Task prompt:
Please repeat the records beneath this task exactly as they appear, but skip the images.

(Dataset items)
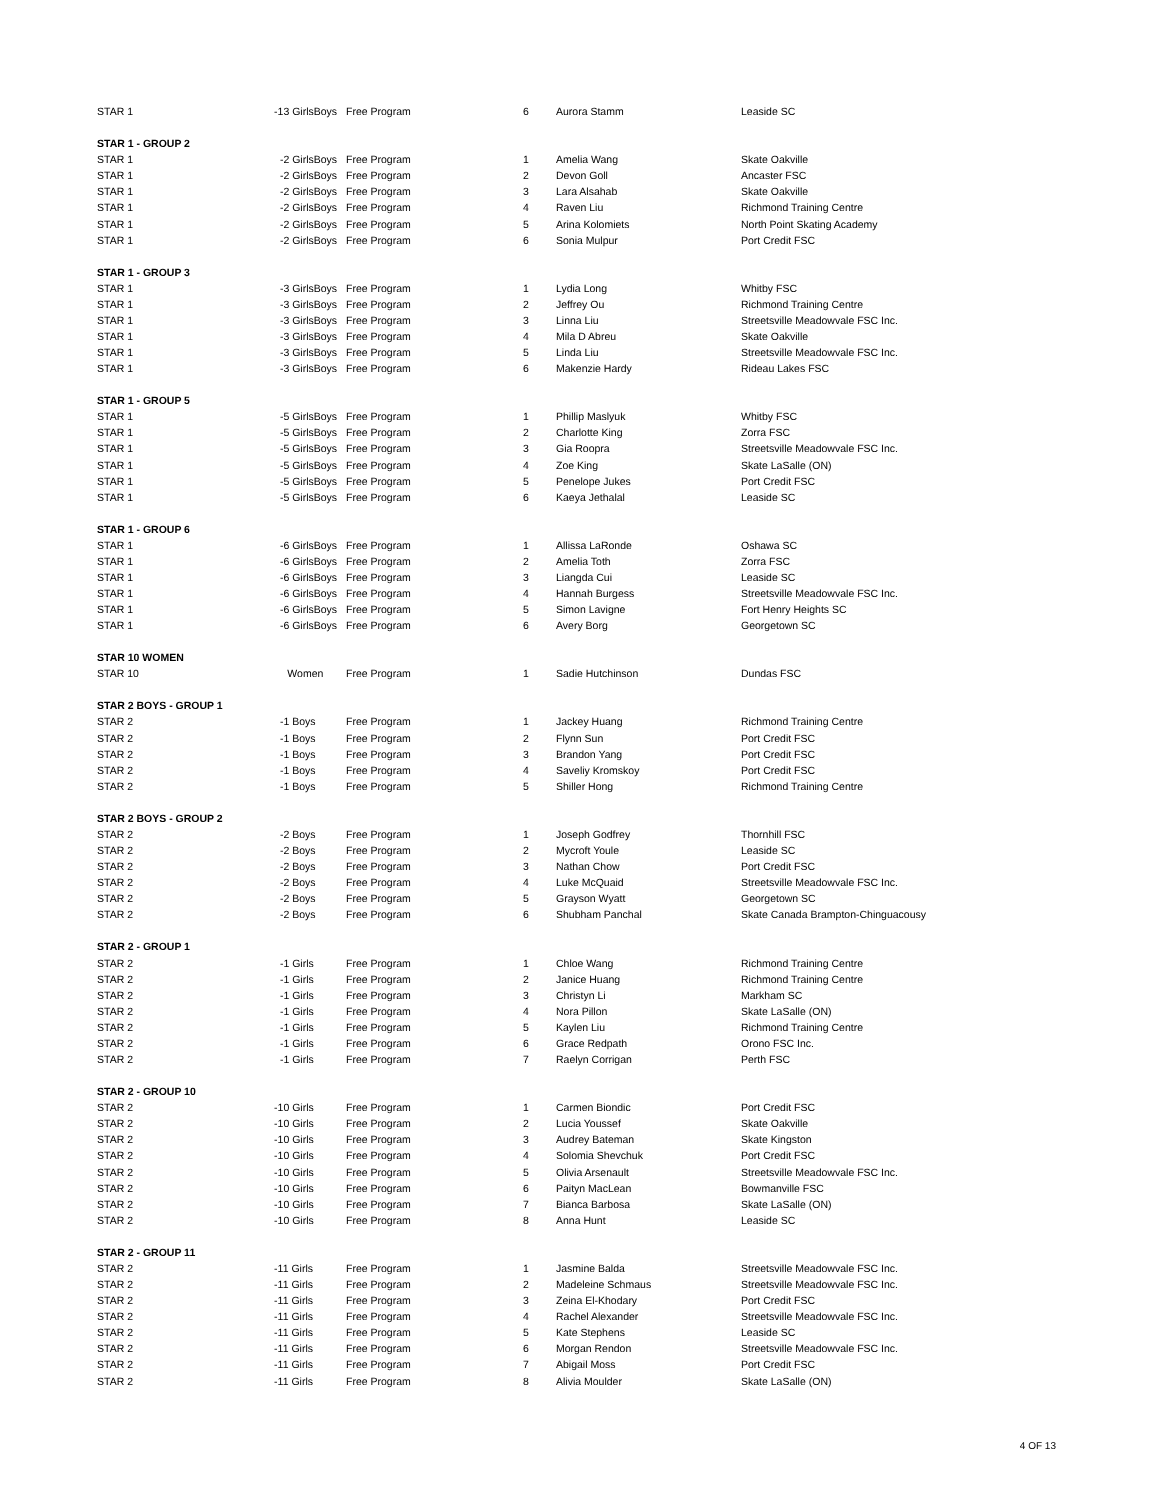| STAR 1 | -13 GirlsBoys | Free Program | 6 | Aurora Stamm | Leaside SC |
| STAR 1 - GROUP 2 | | | | | |
| STAR 1 | -2 GirlsBoys | Free Program | 1 | Amelia Wang | Skate Oakville |
| STAR 1 | -2 GirlsBoys | Free Program | 2 | Devon Goll | Ancaster FSC |
| STAR 1 | -2 GirlsBoys | Free Program | 3 | Lara Alsahab | Skate Oakville |
| STAR 1 | -2 GirlsBoys | Free Program | 4 | Raven Liu | Richmond Training Centre |
| STAR 1 | -2 GirlsBoys | Free Program | 5 | Arina Kolomiets | North Point Skating Academy |
| STAR 1 | -2 GirlsBoys | Free Program | 6 | Sonia Mulpur | Port Credit FSC |
| STAR 1 - GROUP 3 | | | | | |
| STAR 1 | -3 GirlsBoys | Free Program | 1 | Lydia Long | Whitby FSC |
| STAR 1 | -3 GirlsBoys | Free Program | 2 | Jeffrey Ou | Richmond Training Centre |
| STAR 1 | -3 GirlsBoys | Free Program | 3 | Linna Liu | Streetsville Meadowvale FSC Inc. |
| STAR 1 | -3 GirlsBoys | Free Program | 4 | Mila D Abreu | Skate Oakville |
| STAR 1 | -3 GirlsBoys | Free Program | 5 | Linda Liu | Streetsville Meadowvale FSC Inc. |
| STAR 1 | -3 GirlsBoys | Free Program | 6 | Makenzie Hardy | Rideau Lakes FSC |
| STAR 1 - GROUP 5 | | | | | |
| STAR 1 | -5 GirlsBoys | Free Program | 1 | Phillip Maslyuk | Whitby FSC |
| STAR 1 | -5 GirlsBoys | Free Program | 2 | Charlotte King | Zorra FSC |
| STAR 1 | -5 GirlsBoys | Free Program | 3 | Gia Roopra | Streetsville Meadowvale FSC Inc. |
| STAR 1 | -5 GirlsBoys | Free Program | 4 | Zoe King | Skate LaSalle (ON) |
| STAR 1 | -5 GirlsBoys | Free Program | 5 | Penelope Jukes | Port Credit FSC |
| STAR 1 | -5 GirlsBoys | Free Program | 6 | Kaeya Jethalal | Leaside SC |
| STAR 1 - GROUP 6 | | | | | |
| STAR 1 | -6 GirlsBoys | Free Program | 1 | Allissa LaRonde | Oshawa SC |
| STAR 1 | -6 GirlsBoys | Free Program | 2 | Amelia Toth | Zorra FSC |
| STAR 1 | -6 GirlsBoys | Free Program | 3 | Liangda Cui | Leaside SC |
| STAR 1 | -6 GirlsBoys | Free Program | 4 | Hannah Burgess | Streetsville Meadowvale FSC Inc. |
| STAR 1 | -6 GirlsBoys | Free Program | 5 | Simon Lavigne | Fort Henry Heights SC |
| STAR 1 | -6 GirlsBoys | Free Program | 6 | Avery Borg | Georgetown SC |
| STAR 10 WOMEN | | | | | |
| STAR 10 | Women | Free Program | 1 | Sadie Hutchinson | Dundas FSC |
| STAR 2 BOYS - GROUP 1 | | | | | |
| STAR 2 | -1 Boys | Free Program | 1 | Jackey Huang | Richmond Training Centre |
| STAR 2 | -1 Boys | Free Program | 2 | Flynn Sun | Port Credit FSC |
| STAR 2 | -1 Boys | Free Program | 3 | Brandon Yang | Port Credit FSC |
| STAR 2 | -1 Boys | Free Program | 4 | Saveliy Kromskoy | Port Credit FSC |
| STAR 2 | -1 Boys | Free Program | 5 | Shiller Hong | Richmond Training Centre |
| STAR 2 BOYS - GROUP 2 | | | | | |
| STAR 2 | -2 Boys | Free Program | 1 | Joseph Godfrey | Thornhill FSC |
| STAR 2 | -2 Boys | Free Program | 2 | Mycroft Youle | Leaside SC |
| STAR 2 | -2 Boys | Free Program | 3 | Nathan Chow | Port Credit FSC |
| STAR 2 | -2 Boys | Free Program | 4 | Luke McQuaid | Streetsville Meadowvale FSC Inc. |
| STAR 2 | -2 Boys | Free Program | 5 | Grayson Wyatt | Georgetown SC |
| STAR 2 | -2 Boys | Free Program | 6 | Shubham Panchal | Skate Canada Brampton-Chinguacousy |
| STAR 2 - GROUP 1 | | | | | |
| STAR 2 | -1 Girls | Free Program | 1 | Chloe Wang | Richmond Training Centre |
| STAR 2 | -1 Girls | Free Program | 2 | Janice Huang | Richmond Training Centre |
| STAR 2 | -1 Girls | Free Program | 3 | Christyn Li | Markham SC |
| STAR 2 | -1 Girls | Free Program | 4 | Nora Pillon | Skate LaSalle (ON) |
| STAR 2 | -1 Girls | Free Program | 5 | Kaylen Liu | Richmond Training Centre |
| STAR 2 | -1 Girls | Free Program | 6 | Grace Redpath | Orono FSC Inc. |
| STAR 2 | -1 Girls | Free Program | 7 | Raelyn Corrigan | Perth FSC |
| STAR 2 - GROUP 10 | | | | | |
| STAR 2 | -10 Girls | Free Program | 1 | Carmen Biondic | Port Credit FSC |
| STAR 2 | -10 Girls | Free Program | 2 | Lucia Youssef | Skate Oakville |
| STAR 2 | -10 Girls | Free Program | 3 | Audrey Bateman | Skate Kingston |
| STAR 2 | -10 Girls | Free Program | 4 | Solomia Shevchuk | Port Credit FSC |
| STAR 2 | -10 Girls | Free Program | 5 | Olivia Arsenault | Streetsville Meadowvale FSC Inc. |
| STAR 2 | -10 Girls | Free Program | 6 | Paityn MacLean | Bowmanville FSC |
| STAR 2 | -10 Girls | Free Program | 7 | Bianca Barbosa | Skate LaSalle (ON) |
| STAR 2 | -10 Girls | Free Program | 8 | Anna Hunt | Leaside SC |
| STAR 2 - GROUP 11 | | | | | |
| STAR 2 | -11 Girls | Free Program | 1 | Jasmine Balda | Streetsville Meadowvale FSC Inc. |
| STAR 2 | -11 Girls | Free Program | 2 | Madeleine Schmaus | Streetsville Meadowvale FSC Inc. |
| STAR 2 | -11 Girls | Free Program | 3 | Zeina El-Khodary | Port Credit FSC |
| STAR 2 | -11 Girls | Free Program | 4 | Rachel Alexander | Streetsville Meadowvale FSC Inc. |
| STAR 2 | -11 Girls | Free Program | 5 | Kate Stephens | Leaside SC |
| STAR 2 | -11 Girls | Free Program | 6 | Morgan Rendon | Streetsville Meadowvale FSC Inc. |
| STAR 2 | -11 Girls | Free Program | 7 | Abigail Moss | Port Credit FSC |
| STAR 2 | -11 Girls | Free Program | 8 | Alivia Moulder | Skate LaSalle (ON) |
4 OF 13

Result for this exercise:
| STAR 1 | -13 GirlsBoys | Free Program | 6 | Aurora Stamm | Leaside SC |
| STAR 1 - GROUP 2 | | | | | |
| STAR 1 | -2 GirlsBoys | Free Program | 1 | Amelia Wang | Skate Oakville |
| STAR 1 | -2 GirlsBoys | Free Program | 2 | Devon Goll | Ancaster FSC |
| STAR 1 | -2 GirlsBoys | Free Program | 3 | Lara Alsahab | Skate Oakville |
| STAR 1 | -2 GirlsBoys | Free Program | 4 | Raven Liu | Richmond Training Centre |
| STAR 1 | -2 GirlsBoys | Free Program | 5 | Arina Kolomiets | North Point Skating Academy |
| STAR 1 | -2 GirlsBoys | Free Program | 6 | Sonia Mulpur | Port Credit FSC |
| STAR 1 - GROUP 3 | | | | | |
| STAR 1 | -3 GirlsBoys | Free Program | 1 | Lydia Long | Whitby FSC |
| STAR 1 | -3 GirlsBoys | Free Program | 2 | Jeffrey Ou | Richmond Training Centre |
| STAR 1 | -3 GirlsBoys | Free Program | 3 | Linna Liu | Streetsville Meadowvale FSC Inc. |
| STAR 1 | -3 GirlsBoys | Free Program | 4 | Mila D Abreu | Skate Oakville |
| STAR 1 | -3 GirlsBoys | Free Program | 5 | Linda Liu | Streetsville Meadowvale FSC Inc. |
| STAR 1 | -3 GirlsBoys | Free Program | 6 | Makenzie Hardy | Rideau Lakes FSC |
| STAR 1 - GROUP 5 | | | | | |
| STAR 1 | -5 GirlsBoys | Free Program | 1 | Phillip Maslyuk | Whitby FSC |
| STAR 1 | -5 GirlsBoys | Free Program | 2 | Charlotte King | Zorra FSC |
| STAR 1 | -5 GirlsBoys | Free Program | 3 | Gia Roopra | Streetsville Meadowvale FSC Inc. |
| STAR 1 | -5 GirlsBoys | Free Program | 4 | Zoe King | Skate LaSalle (ON) |
| STAR 1 | -5 GirlsBoys | Free Program | 5 | Penelope Jukes | Port Credit FSC |
| STAR 1 | -5 GirlsBoys | Free Program | 6 | Kaeya Jethalal | Leaside SC |
| STAR 1 - GROUP 6 | | | | | |
| STAR 1 | -6 GirlsBoys | Free Program | 1 | Allissa LaRonde | Oshawa SC |
| STAR 1 | -6 GirlsBoys | Free Program | 2 | Amelia Toth | Zorra FSC |
| STAR 1 | -6 GirlsBoys | Free Program | 3 | Liangda Cui | Leaside SC |
| STAR 1 | -6 GirlsBoys | Free Program | 4 | Hannah Burgess | Streetsville Meadowvale FSC Inc. |
| STAR 1 | -6 GirlsBoys | Free Program | 5 | Simon Lavigne | Fort Henry Heights SC |
| STAR 1 | -6 GirlsBoys | Free Program | 6 | Avery Borg | Georgetown SC |
| STAR 10 WOMEN | | | | | |
| STAR 10 | Women | Free Program | 1 | Sadie Hutchinson | Dundas FSC |
| STAR 2 BOYS - GROUP 1 | | | | | |
| STAR 2 | -1 Boys | Free Program | 1 | Jackey Huang | Richmond Training Centre |
| STAR 2 | -1 Boys | Free Program | 2 | Flynn Sun | Port Credit FSC |
| STAR 2 | -1 Boys | Free Program | 3 | Brandon Yang | Port Credit FSC |
| STAR 2 | -1 Boys | Free Program | 4 | Saveliy Kromskoy | Port Credit FSC |
| STAR 2 | -1 Boys | Free Program | 5 | Shiller Hong | Richmond Training Centre |
| STAR 2 BOYS - GROUP 2 | | | | | |
| STAR 2 | -2 Boys | Free Program | 1 | Joseph Godfrey | Thornhill FSC |
| STAR 2 | -2 Boys | Free Program | 2 | Mycroft Youle | Leaside SC |
| STAR 2 | -2 Boys | Free Program | 3 | Nathan Chow | Port Credit FSC |
| STAR 2 | -2 Boys | Free Program | 4 | Luke McQuaid | Streetsville Meadowvale FSC Inc. |
| STAR 2 | -2 Boys | Free Program | 5 | Grayson Wyatt | Georgetown SC |
| STAR 2 | -2 Boys | Free Program | 6 | Shubham Panchal | Skate Canada Brampton-Chinguacousy |
| STAR 2 - GROUP 1 | | | | | |
| STAR 2 | -1 Girls | Free Program | 1 | Chloe Wang | Richmond Training Centre |
| STAR 2 | -1 Girls | Free Program | 2 | Janice Huang | Richmond Training Centre |
| STAR 2 | -1 Girls | Free Program | 3 | Christyn Li | Markham SC |
| STAR 2 | -1 Girls | Free Program | 4 | Nora Pillon | Skate LaSalle (ON) |
| STAR 2 | -1 Girls | Free Program | 5 | Kaylen Liu | Richmond Training Centre |
| STAR 2 | -1 Girls | Free Program | 6 | Grace Redpath | Orono FSC Inc. |
| STAR 2 | -1 Girls | Free Program | 7 | Raelyn Corrigan | Perth FSC |
| STAR 2 - GROUP 10 | | | | | |
| STAR 2 | -10 Girls | Free Program | 1 | Carmen Biondic | Port Credit FSC |
| STAR 2 | -10 Girls | Free Program | 2 | Lucia Youssef | Skate Oakville |
| STAR 2 | -10 Girls | Free Program | 3 | Audrey Bateman | Skate Kingston |
| STAR 2 | -10 Girls | Free Program | 4 | Solomia Shevchuk | Port Credit FSC |
| STAR 2 | -10 Girls | Free Program | 5 | Olivia Arsenault | Streetsville Meadowvale FSC Inc. |
| STAR 2 | -10 Girls | Free Program | 6 | Paityn MacLean | Bowmanville FSC |
| STAR 2 | -10 Girls | Free Program | 7 | Bianca Barbosa | Skate LaSalle (ON) |
| STAR 2 | -10 Girls | Free Program | 8 | Anna Hunt | Leaside SC |
| STAR 2 - GROUP 11 | | | | | |
| STAR 2 | -11 Girls | Free Program | 1 | Jasmine Balda | Streetsville Meadowvale FSC Inc. |
| STAR 2 | -11 Girls | Free Program | 2 | Madeleine Schmaus | Streetsville Meadowvale FSC Inc. |
| STAR 2 | -11 Girls | Free Program | 3 | Zeina El-Khodary | Port Credit FSC |
| STAR 2 | -11 Girls | Free Program | 4 | Rachel Alexander | Streetsville Meadowvale FSC Inc. |
| STAR 2 | -11 Girls | Free Program | 5 | Kate Stephens | Leaside SC |
| STAR 2 | -11 Girls | Free Program | 6 | Morgan Rendon | Streetsville Meadowvale FSC Inc. |
| STAR 2 | -11 Girls | Free Program | 7 | Abigail Moss | Port Credit FSC |
| STAR 2 | -11 Girls | Free Program | 8 | Alivia Moulder | Skate LaSalle (ON) |
4 OF 13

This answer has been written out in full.